• [Records from a dataset]:
━━━━━━━━━━━━━━━━━━━━
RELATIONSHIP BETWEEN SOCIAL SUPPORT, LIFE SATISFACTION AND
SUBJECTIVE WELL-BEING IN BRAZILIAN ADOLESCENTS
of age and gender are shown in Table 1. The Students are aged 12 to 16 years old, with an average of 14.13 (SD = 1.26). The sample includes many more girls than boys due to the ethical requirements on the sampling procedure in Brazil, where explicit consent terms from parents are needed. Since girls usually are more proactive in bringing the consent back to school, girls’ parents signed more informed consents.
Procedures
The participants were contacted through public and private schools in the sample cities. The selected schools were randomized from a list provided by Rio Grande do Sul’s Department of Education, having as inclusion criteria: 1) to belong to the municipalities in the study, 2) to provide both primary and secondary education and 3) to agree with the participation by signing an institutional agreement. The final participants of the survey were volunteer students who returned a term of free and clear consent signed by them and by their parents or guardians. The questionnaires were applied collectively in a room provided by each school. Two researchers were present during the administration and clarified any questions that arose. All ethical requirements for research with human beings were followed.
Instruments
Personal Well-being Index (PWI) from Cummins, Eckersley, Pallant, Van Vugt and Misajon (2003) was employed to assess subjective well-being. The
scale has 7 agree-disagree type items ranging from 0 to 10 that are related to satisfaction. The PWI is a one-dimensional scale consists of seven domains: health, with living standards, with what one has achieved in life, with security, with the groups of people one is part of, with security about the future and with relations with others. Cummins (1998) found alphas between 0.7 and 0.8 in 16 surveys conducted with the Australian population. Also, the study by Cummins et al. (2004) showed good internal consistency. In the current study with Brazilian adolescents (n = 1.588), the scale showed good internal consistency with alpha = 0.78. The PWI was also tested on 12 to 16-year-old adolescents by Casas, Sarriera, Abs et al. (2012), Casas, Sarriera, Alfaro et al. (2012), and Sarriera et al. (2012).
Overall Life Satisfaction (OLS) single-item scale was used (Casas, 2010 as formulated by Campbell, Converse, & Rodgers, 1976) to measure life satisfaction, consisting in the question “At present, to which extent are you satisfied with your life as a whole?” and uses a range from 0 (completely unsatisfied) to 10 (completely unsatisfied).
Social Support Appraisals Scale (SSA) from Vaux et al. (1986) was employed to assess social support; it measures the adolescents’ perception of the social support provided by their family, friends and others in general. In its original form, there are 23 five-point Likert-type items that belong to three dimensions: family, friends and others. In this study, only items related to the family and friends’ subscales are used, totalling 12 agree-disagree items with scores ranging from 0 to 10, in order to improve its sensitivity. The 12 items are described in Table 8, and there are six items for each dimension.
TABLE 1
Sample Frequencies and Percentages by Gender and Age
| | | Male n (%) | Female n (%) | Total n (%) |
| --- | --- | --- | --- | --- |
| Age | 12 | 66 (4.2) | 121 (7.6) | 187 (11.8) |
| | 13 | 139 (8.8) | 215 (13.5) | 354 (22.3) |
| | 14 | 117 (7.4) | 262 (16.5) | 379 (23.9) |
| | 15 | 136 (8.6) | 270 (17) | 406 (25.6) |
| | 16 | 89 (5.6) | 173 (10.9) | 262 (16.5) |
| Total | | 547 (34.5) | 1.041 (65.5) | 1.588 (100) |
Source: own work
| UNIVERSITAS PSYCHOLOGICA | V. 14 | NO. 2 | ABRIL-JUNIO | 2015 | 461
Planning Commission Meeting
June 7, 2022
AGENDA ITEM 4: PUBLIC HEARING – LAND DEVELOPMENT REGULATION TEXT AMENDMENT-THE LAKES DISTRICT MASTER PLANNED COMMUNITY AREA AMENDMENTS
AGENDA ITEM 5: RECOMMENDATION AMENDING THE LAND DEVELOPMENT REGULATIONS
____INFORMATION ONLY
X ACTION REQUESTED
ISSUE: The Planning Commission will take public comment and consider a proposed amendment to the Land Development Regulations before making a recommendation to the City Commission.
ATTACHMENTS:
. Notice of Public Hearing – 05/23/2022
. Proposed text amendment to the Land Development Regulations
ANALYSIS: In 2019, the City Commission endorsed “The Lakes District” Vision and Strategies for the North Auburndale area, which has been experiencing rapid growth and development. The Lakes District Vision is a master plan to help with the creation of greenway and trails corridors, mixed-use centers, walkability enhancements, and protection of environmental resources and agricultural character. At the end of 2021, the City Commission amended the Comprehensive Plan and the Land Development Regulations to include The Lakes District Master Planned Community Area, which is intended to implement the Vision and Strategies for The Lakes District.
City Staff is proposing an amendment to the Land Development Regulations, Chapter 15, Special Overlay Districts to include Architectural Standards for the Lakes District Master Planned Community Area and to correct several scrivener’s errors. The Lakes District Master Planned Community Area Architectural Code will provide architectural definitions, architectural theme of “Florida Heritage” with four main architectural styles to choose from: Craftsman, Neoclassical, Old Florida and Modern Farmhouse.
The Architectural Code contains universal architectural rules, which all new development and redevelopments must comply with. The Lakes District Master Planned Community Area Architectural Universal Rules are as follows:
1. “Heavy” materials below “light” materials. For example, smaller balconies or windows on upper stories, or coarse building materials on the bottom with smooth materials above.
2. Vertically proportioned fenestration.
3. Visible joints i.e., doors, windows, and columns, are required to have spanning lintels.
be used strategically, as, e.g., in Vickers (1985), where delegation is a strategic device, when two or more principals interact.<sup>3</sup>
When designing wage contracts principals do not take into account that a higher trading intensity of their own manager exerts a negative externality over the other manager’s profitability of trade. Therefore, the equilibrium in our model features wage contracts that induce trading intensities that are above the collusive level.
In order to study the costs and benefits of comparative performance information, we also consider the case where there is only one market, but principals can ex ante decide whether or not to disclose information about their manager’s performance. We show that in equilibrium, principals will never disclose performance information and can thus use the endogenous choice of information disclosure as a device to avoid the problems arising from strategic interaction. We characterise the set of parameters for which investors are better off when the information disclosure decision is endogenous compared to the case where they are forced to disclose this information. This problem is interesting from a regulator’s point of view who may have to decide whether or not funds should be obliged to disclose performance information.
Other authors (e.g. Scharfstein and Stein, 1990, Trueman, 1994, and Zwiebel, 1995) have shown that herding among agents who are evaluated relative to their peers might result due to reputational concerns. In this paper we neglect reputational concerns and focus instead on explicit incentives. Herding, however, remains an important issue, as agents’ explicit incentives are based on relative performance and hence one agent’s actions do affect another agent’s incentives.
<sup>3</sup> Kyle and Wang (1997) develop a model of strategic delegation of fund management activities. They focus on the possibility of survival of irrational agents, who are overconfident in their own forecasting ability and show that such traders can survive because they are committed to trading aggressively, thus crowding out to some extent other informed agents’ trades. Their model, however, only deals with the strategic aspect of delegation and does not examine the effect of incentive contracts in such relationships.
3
━━━━━━━━━━━━━━━━━━━━
A faithful copy of every record is required; output it in full.

RELATIONSHIP BETWEEN SOCIAL SUPPORT, LIFE SATISFACTION AND
SUBJECTIVE WELL-BEING IN BRAZILIAN ADOLESCENTS
of age and gender are shown in Table 1. The Students are aged 12 to 16 years old, with an average of 14.13 (SD = 1.26). The sample includes many more girls than boys due to the ethical requirements on the sampling procedure in Brazil, where explicit consent terms from parents are needed. Since girls usually are more proactive in bringing the consent back to school, girls’ parents signed more informed consents.
Procedures
The participants were contacted through public and private schools in the sample cities. The selected schools were randomized from a list provided by Rio Grande do Sul’s Department of Education, having as inclusion criteria: 1) to belong to the municipalities in the study, 2) to provide both primary and secondary education and 3) to agree with the participation by signing an institutional agreement. The final participants of the survey were volunteer students who returned a term of free and clear consent signed by them and by their parents or guardians. The questionnaires were applied collectively in a room provided by each school. Two researchers were present during the administration and clarified any questions that arose. All ethical requirements for research with human beings were followed.
Instruments
Personal Well-being Index (PWI) from Cummins, Eckersley, Pallant, Van Vugt and Misajon (2003) was employed to assess subjective well-being. The
scale has 7 agree-disagree type items ranging from 0 to 10 that are related to satisfaction. The PWI is a one-dimensional scale consists of seven domains: health, with living standards, with what one has achieved in life, with security, with the groups of people one is part of, with security about the future and with relations with others. Cummins (1998) found alphas between 0.7 and 0.8 in 16 surveys conducted with the Australian population. Also, the study by Cummins et al. (2004) showed good internal consistency. In the current study with Brazilian adolescents (n = 1.588), the scale showed good internal consistency with alpha = 0.78. The PWI was also tested on 12 to 16-year-old adolescents by Casas, Sarriera, Abs et al. (2012), Casas, Sarriera, Alfaro et al. (2012), and Sarriera et al. (2012).
Overall Life Satisfaction (OLS) single-item scale was used (Casas, 2010 as formulated by Campbell, Converse, & Rodgers, 1976) to measure life satisfaction, consisting in the question “At present, to which extent are you satisfied with your life as a whole?” and uses a range from 0 (completely unsatisfied) to 10 (completely unsatisfied).
Social Support Appraisals Scale (SSA) from Vaux et al. (1986) was employed to assess social support; it measures the adolescents’ perception of the social support provided by their family, friends and others in general. In its original form, there are 23 five-point Likert-type items that belong to three dimensions: family, friends and others. In this study, only items related to the family and friends’ subscales are used, totalling 12 agree-disagree items with scores ranging from 0 to 10, in order to improve its sensitivity. The 12 items are described in Table 8, and there are six items for each dimension.
TABLE 1
Sample Frequencies and Percentages by Gender and Age
| | | Male n (%) | Female n (%) | Total n (%) |
| --- | --- | --- | --- | --- |
| Age | 12 | 66 (4.2) | 121 (7.6) | 187 (11.8) |
| | 13 | 139 (8.8) | 215 (13.5) | 354 (22.3) |
| | 14 | 117 (7.4) | 262 (16.5) | 379 (23.9) |
| | 15 | 136 (8.6) | 270 (17) | 406 (25.6) |
| | 16 | 89 (5.6) | 173 (10.9) | 262 (16.5) |
| Total | | 547 (34.5) | 1.041 (65.5) | 1.588 (100) |
Source: own work
| UNIVERSITAS PSYCHOLOGICA | V. 14 | NO. 2 | ABRIL-JUNIO | 2015 | 461
Planning Commission Meeting
June 7, 2022
AGENDA ITEM 4: PUBLIC HEARING – LAND DEVELOPMENT REGULATION TEXT AMENDMENT-THE LAKES DISTRICT MASTER PLANNED COMMUNITY AREA AMENDMENTS
AGENDA ITEM 5: RECOMMENDATION AMENDING THE LAND DEVELOPMENT REGULATIONS
____INFORMATION ONLY
X ACTION REQUESTED
ISSUE: The Planning Commission will take public comment and consider a proposed amendment to the Land Development Regulations before making a recommendation to the City Commission.
ATTACHMENTS:
. Notice of Public Hearing – 05/23/2022
. Proposed text amendment to the Land Development Regulations
ANALYSIS: In 2019, the City Commission endorsed “The Lakes District” Vision and Strategies for the North Auburndale area, which has been experiencing rapid growth and development. The Lakes District Vision is a master plan to help with the creation of greenway and trails corridors, mixed-use centers, walkability enhancements, and protection of environmental resources and agricultural character. At the end of 2021, the City Commission amended the Comprehensive Plan and the Land Development Regulations to include The Lakes District Master Planned Community Area, which is intended to implement the Vision and Strategies for The Lakes District.
City Staff is proposing an amendment to the Land Development Regulations, Chapter 15, Special Overlay Districts to include Architectural Standards for the Lakes District Master Planned Community Area and to correct several scrivener’s errors. The Lakes District Master Planned Community Area Architectural Code will provide architectural definitions, architectural theme of “Florida Heritage” with four main architectural styles to choose from: Craftsman, Neoclassical, Old Florida and Modern Farmhouse.
The Architectural Code contains universal architectural rules, which all new development and redevelopments must comply with. The Lakes District Master Planned Community Area Architectural Universal Rules are as follows:
1. “Heavy” materials below “light” materials. For example, smaller balconies or windows on upper stories, or coarse building materials on the bottom with smooth materials above.
2. Vertically proportioned fenestration.
3. Visible joints i.e., doors, windows, and columns, are required to have spanning lintels.
be used strategically, as, e.g., in Vickers (1985), where delegation is a strategic device, when two or more principals interact.<sup>3</sup>
When designing wage contracts principals do not take into account that a higher trading intensity of their own manager exerts a negative externality over the other manager’s profitability of trade. Therefore, the equilibrium in our model features wage contracts that induce trading intensities that are above the collusive level.
In order to study the costs and benefits of comparative performance information, we also consider the case where there is only one market, but principals can ex ante decide whether or not to disclose information about their manager’s performance. We show that in equilibrium, principals will never disclose performance information and can thus use the endogenous choice of information disclosure as a device to avoid the problems arising from strategic interaction. We characterise the set of parameters for which investors are better off when the information disclosure decision is endogenous compared to the case where they are forced to disclose this information. This problem is interesting from a regulator’s point of view who may have to decide whether or not funds should be obliged to disclose performance information.
Other authors (e.g. Scharfstein and Stein, 1990, Trueman, 1994, and Zwiebel, 1995) have shown that herding among agents who are evaluated relative to their peers might result due to reputational concerns. In this paper we neglect reputational concerns and focus instead on explicit incentives. Herding, however, remains an important issue, as agents’ explicit incentives are based on relative performance and hence one agent’s actions do affect another agent’s incentives.
<sup>3</sup> Kyle and Wang (1997) develop a model of strategic delegation of fund management activities. They focus on the possibility of survival of irrational agents, who are overconfident in their own forecasting ability and show that such traders can survive because they are committed to trading aggressively, thus crowding out to some extent other informed agents’ trades. Their model, however, only deals with the strategic aspect of delegation and does not examine the effect of incentive contracts in such relationships.
3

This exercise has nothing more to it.